On my dev drive (a windows partition) a snapshot is made every 15 minutes & replicated off-site. I can mount 3 weeks worth of individual 15 minute images. And of course I have that neat build step that saves my project every time I debug. It’s not perfect, but I can afford to lose 15 mins of work.
Even a sizable USB flash drive (there are tiny 64Gb or 128Gb ones the size of a penny, which can be left in the machine) can be used as a Time Machine on the Mac.
Did you save it again after you found out it’s missing some items? If you did not save it again, then what is the size of the damage project? It may still contain the data but the IDE fails to read it (and won’t tell you, probably).
In that case, I might be able to help. Open a private conversation with me and we’ll see, or email me at tempelmann@gmail.com
BTW, the first successful program I wrote was a backup program, as I already learned from my friends owning Apple ][s, while I could hardly afford a C-64. So my program would back up your work from a floppy disk. Little did I realize it could also be used to quickly copy “proctected” games. Boy, was that program popular!

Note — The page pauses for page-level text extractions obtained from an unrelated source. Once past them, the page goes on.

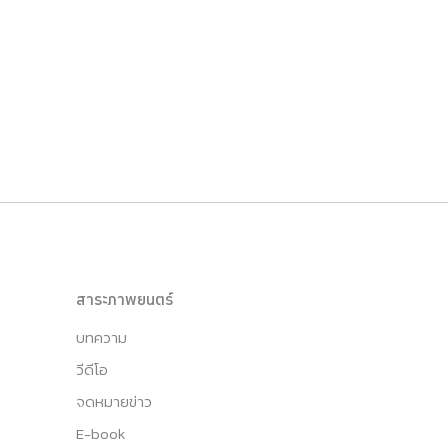
สาระภาพยนตร์
บทความ
วีดีโอ
จดหมายข่าว
E-book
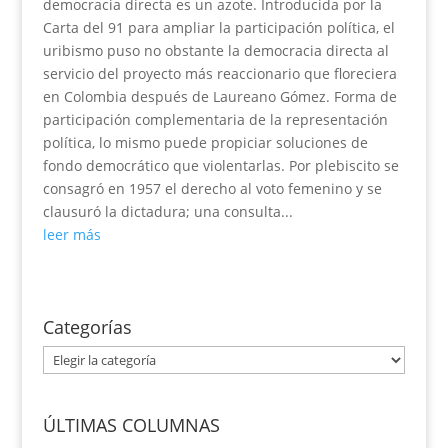
democracia directa es un azote. Introducida por la
Carta del 91 para ampliar la participación política, el
uribismo puso no obstante la democracia directa al
servicio del proyecto más reaccionario que floreciera
en Colombia después de Laureano Gómez. Forma de
participación complementaria de la representación
política, lo mismo puede propiciar soluciones de
fondo democrático que violentarlas. Por plebiscito se
consagró en 1957 el derecho al voto femenino y se
clausuró la dictadura; una consulta...
leer más
Categorías
Categorías
ÚLTIMAS COLUMNAS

On Windows I use TortoiseHG for the source control, my backup service is CrashPlan, which has 2 lists in it, one for a backup to the Cloud and the other for a backup to an external Drive. And I manually make a copy to a Cloud drive just as a precaution. Rewriting code because it wasn’t backed up just isn’t in the budget.
I recommend you to use SpiderOak ONE. You can yet 2GB for free (enough for my projects).
It’s especially useful if you have several devices on which you develop. I just put all my code in SpiderOak’s sync folder. Yes, that works just like Dropbox. But Dropbox syncing is always realtime. So if you edit you files a lot during developing, then Dropbox is constantly syncing. Not very efficient for CPU and battery. Where SpiderOak shines is that you can change the syncing process from realtime to schedule-based, like eg. every 5 or 10 minutes (longer intervals are possible). Works great for developing purposes.
Also, it’s good to know that SpiderOak keeps deleted files and unlimited file versions (!). If I made a mistake I can always revert to a previous version.
Yes, I really like SpiderOak. And no I’m not affiliated with them ;).